Again, remember that whatever prominences you may attain to in your different fields will reflect for good upon your Alma Mater and that its future usefulness for good rests with you.
“And in conclusion permit me as the representative of the board of directors, on behalf of the faculty and trustees of the Tennessee Medical College to say I stand here this day as their agent, to turn down the page of your past history, to break down all barriers and extend to you greetings and a warm welcome into the ranks of the noblest calling vouchsafed to man.
“Go forth, therefore armed with the seal of your Alma Mater. Keep your faculties unfettered, your senses ever alert; ally yourselves to no sect or ism. Glean whatever wisdom you can from the great, the lowly, the rich and the poor. Be your own eyes and ears. Take no man’s word till you have proved it. Never forget that unwritten proverb, that your tongue is the cause of two thirds of all your trouble.
“And at last let me wish each of you much practice, great renown and the successful ending of a career to crown a prolonged and honest effort.”
At the conclusion of Dr. Cate’s [sic] address Messrs. Jones and Hicks favored the audience with a cornet and trombone duet. The honors were then announced and the prizes for the most efficient were awarded by the honored dean of the institution, Dr. Cawood.

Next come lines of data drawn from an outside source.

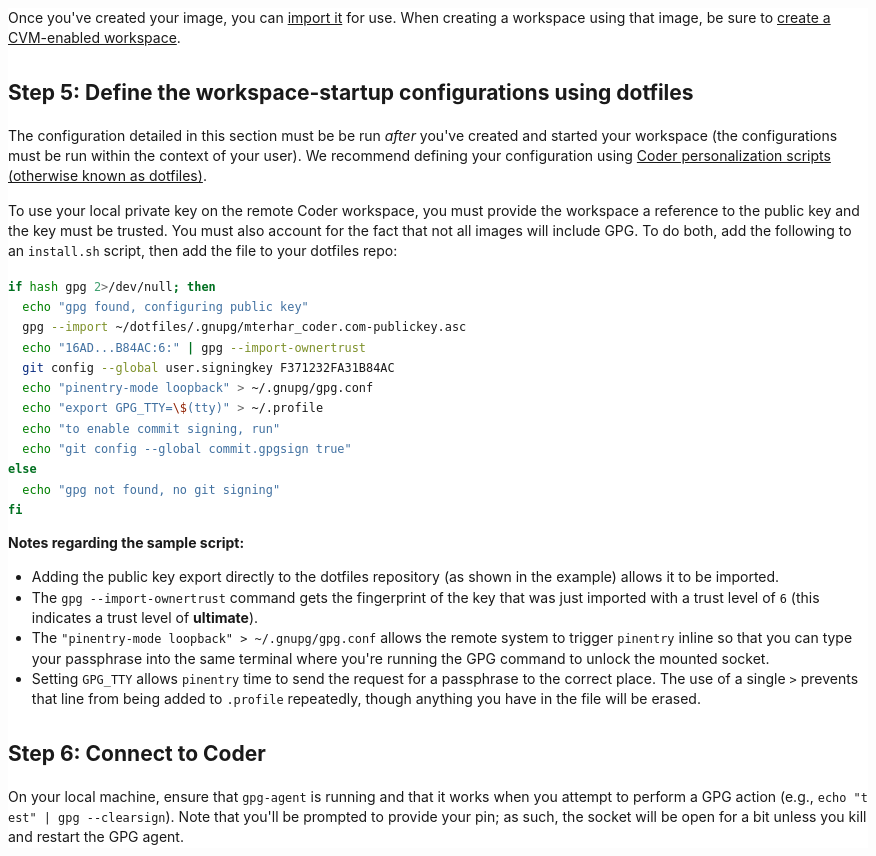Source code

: Once you've created your image, you can [import it](../../images/importing.md)
for use. When creating a workspace using that image, be sure to
[create a CVM-enabled workspace](../../workspaces/create.md).

## Step 5: Define the workspace-startup configurations using dotfiles

The configuration detailed in this section must be be run _after_ you've created
and started your workspace (the configurations must be run within the context of
your user). We recommend defining your configuration using
[Coder personalization scripts (otherwise known as dotfiles)](../../workspaces/personalization.md#dotfiles-repo).

To use your local private key on the remote Coder workspace, you must provide
the workspace a reference to the public key and the key must be trusted. You
must also account for the fact that not all images will include GPG. To do both,
add the following to an `install.sh` script, then add the file to your dotfiles
repo:

```sh
if hash gpg 2>/dev/null; then
  echo "gpg found, configuring public key"
  gpg --import ~/dotfiles/.gnupg/mterhar_coder.com-publickey.asc
  echo "16AD...B84AC:6:" | gpg --import-ownertrust
  git config --global user.signingkey F371232FA31B84AC
  echo "pinentry-mode loopback" > ~/.gnupg/gpg.conf
  echo "export GPG_TTY=\$(tty)" > ~/.profile
  echo "to enable commit signing, run"
  echo "git config --global commit.gpgsign true"
else
  echo "gpg not found, no git signing"
fi
```

**Notes regarding the sample script:**

- Adding the public key export directly to the dotfiles repository (as shown in
  the example) allows it to be imported.
- The `gpg --import-ownertrust` command gets the fingerprint of the key that was
  just imported with a trust level of `6` (this indicates a trust level of
  **ultimate**).
- The `"pinentry-mode loopback" > ~/.gnupg/gpg.conf` allows the remote system to
  trigger `pinentry` inline so that you can type your passphrase into the same
  terminal where you're running the GPG command to unlock the mounted socket.
- Setting `GPG_TTY` allows `pinentry` time to send the request for a passphrase
  to the correct place. The use of a single `>` prevents that line from being
  added to `.profile` repeatedly, though anything you have in the file will be
  erased.

## Step 6: Connect to Coder

On your local machine, ensure that `gpg-agent` is running and that it works when
you attempt to perform a GPG action (e.g., `echo "test" | gpg --clearsign`).
Note that you'll be prompted to provide your pin; as such, the socket will be
open for a bit unless you kill and restart the GPG agent.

The honors received by graduates of medicine were four in numbers and were as follows: Faculty medal, J. F. Scott, jr., Knoxville.
Honorable Mention: C. E. Lones, J. W. Jobling, N. B. Adams.
Rewards of merit were also given for the most efficient work in the department of dentistry and they were received as follows: Faculty medal, H. W. Wiebusch.
Special Medal for best specimen of mechanical dentistry, awarded to J. L. McCarty, Kentucky.
This concluded the program as arranged for the occasion and after the benediction was pronounced by Rev. J. H. Frazee, the audience dispersed and the newly made doctors were made the recipients of many congratulatory remarks, and words of well wishing. A large number of beautiful flowers were received by the young men and these were especially prized by them as they represent the material manifestations of the well wishes of their friends.
Thus another successful year of the flourishing Medical college passed into history.